I just read that Hurricane Katia has ravaged parts of the UK. I’ve been thinking about hurricanes lately–real live ones and metaphorical ones, too. I was in New York City, the Catskills in New York state, the Berkshire mountains in Massachusetts and drove up to Montreal on the 7 through Vermont just before Hurricane Irene struck. A lot of the places I visited were devastated by the storm. The previous Saturday night, my friend, Rob and I went to see a classical music concert in a small church in Windham.

“That whole town is gone,” he told me on the phone a week or so later.

I was going to stay at the Berkshire retreat where I ended the trip to catch up with writing, nature, meditation and yoga until that Saturday. But I followed my urge to leave on Thursday–before all the weekend mandatory evacuation traffic and scuffles back over the border. Irene struck on Saturday night. I ended up watching it all on the news at my friend Mike’s mother’s place. Much of New York City was being evacuated and the subway system shut down for the first time ever.

“God’s trying to tell us something,” Mike’s mom said shaking her head.

“What do you think he is trying to tell us?” I wanted to know.

“That we better wake up and change our ways.”

I don’t know if she was thinking Revelation or just referring to fears about climate change because of our abuse of the planet. Whatever the case, a lot of people seem to be concerned about these kinds of crises these days. I also keep meeting people who are going through their own–as are many of my friends and clients. It’s hurricane season, I think, in more ways than one.

And I wonder why we need major storms in our lives for our awakenings. Why, for instance, do we need people like Al Gore to scare us into becoming more aware of how we treat the planet? Or natural disasters to make us be kind to our neighbours? Why do we only start to shape up when we feel threatened? Like we better start caring about our natural environment or we’re all going to die. Why does it take crisis to get us to think about respecting life (including our own)? Maybe there is a purpose to crisis and trauma after all? Lucky for me, I watched Irene’s devastation on TV. But I’ve had my hurricanes. I sometimes wonder who I would be now if I hadn’t been injured in an accident twenty years ago. How would my life have been if I hadn’t spent so many years struggling and seeking answers? How would I be if I had not woken up in certain ways or not tried as hard to change myself and my life? Sometimes storms bring gifts with them, even when we are inundated in their aftermath or when they destroy life as we have known it.

As we watched Bloomingdale’s get boarded up, Mike said: “Did you know that hurricanes rotate counterclockwise while tornadoes move clockwise?”

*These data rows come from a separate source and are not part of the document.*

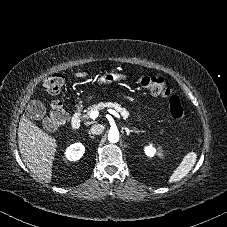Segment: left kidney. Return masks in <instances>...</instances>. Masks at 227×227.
<instances>
[{
    "instance_id": "left-kidney-1",
    "label": "left kidney",
    "mask_w": 227,
    "mask_h": 227,
    "mask_svg": "<svg viewBox=\"0 0 227 227\" xmlns=\"http://www.w3.org/2000/svg\"><path fill=\"white\" fill-rule=\"evenodd\" d=\"M144 151L148 157H153L157 153L156 148H154L152 144H150L149 146H146L144 148ZM158 155H161V153L158 152Z\"/></svg>"
}]
</instances>
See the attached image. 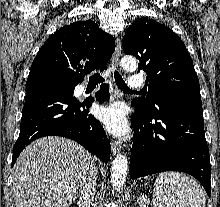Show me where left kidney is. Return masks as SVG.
<instances>
[{
	"instance_id": "1",
	"label": "left kidney",
	"mask_w": 220,
	"mask_h": 207,
	"mask_svg": "<svg viewBox=\"0 0 220 207\" xmlns=\"http://www.w3.org/2000/svg\"><path fill=\"white\" fill-rule=\"evenodd\" d=\"M137 201H138L140 207H149L150 200L147 196L140 195L137 198Z\"/></svg>"
}]
</instances>
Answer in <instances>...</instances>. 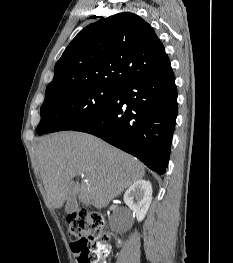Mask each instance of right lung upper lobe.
<instances>
[{"mask_svg":"<svg viewBox=\"0 0 233 263\" xmlns=\"http://www.w3.org/2000/svg\"><path fill=\"white\" fill-rule=\"evenodd\" d=\"M170 67L153 28L136 14L119 13L76 35L55 65L45 98L88 86L118 88Z\"/></svg>","mask_w":233,"mask_h":263,"instance_id":"cb5924a9","label":"right lung upper lobe"}]
</instances>
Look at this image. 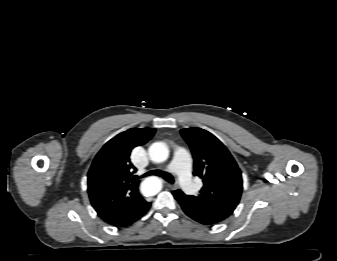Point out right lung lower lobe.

I had no idea. I am always amazed at how little I know about the natural world. But for some bizarre reason I was fascinated. Like when I first got to South Africa. I had never been in the southern hemisphere before and excitedly filled the sink to watch the water flow down the drain. I don’t know why I’m so blown away by that sort of thing. Maybe I subconsciously take it as some kind of sign that everything under the sun has its own order, its unique logic–even when we don’t really understand why things happen as they do. At the end of the day, I doubt it matters which way the wind blows, or how the water flows. Maybe what’s important is that we can sustain (or find) our centredness while chaos ensues all around us–like making our way to a hurricane’s eye so we can see more clearly. Or that if we get stuck in the current of a raging storm, we remember that if we surrender to the howling wind and driving rain, even hurricanes might have a reason that we don’t yet understand.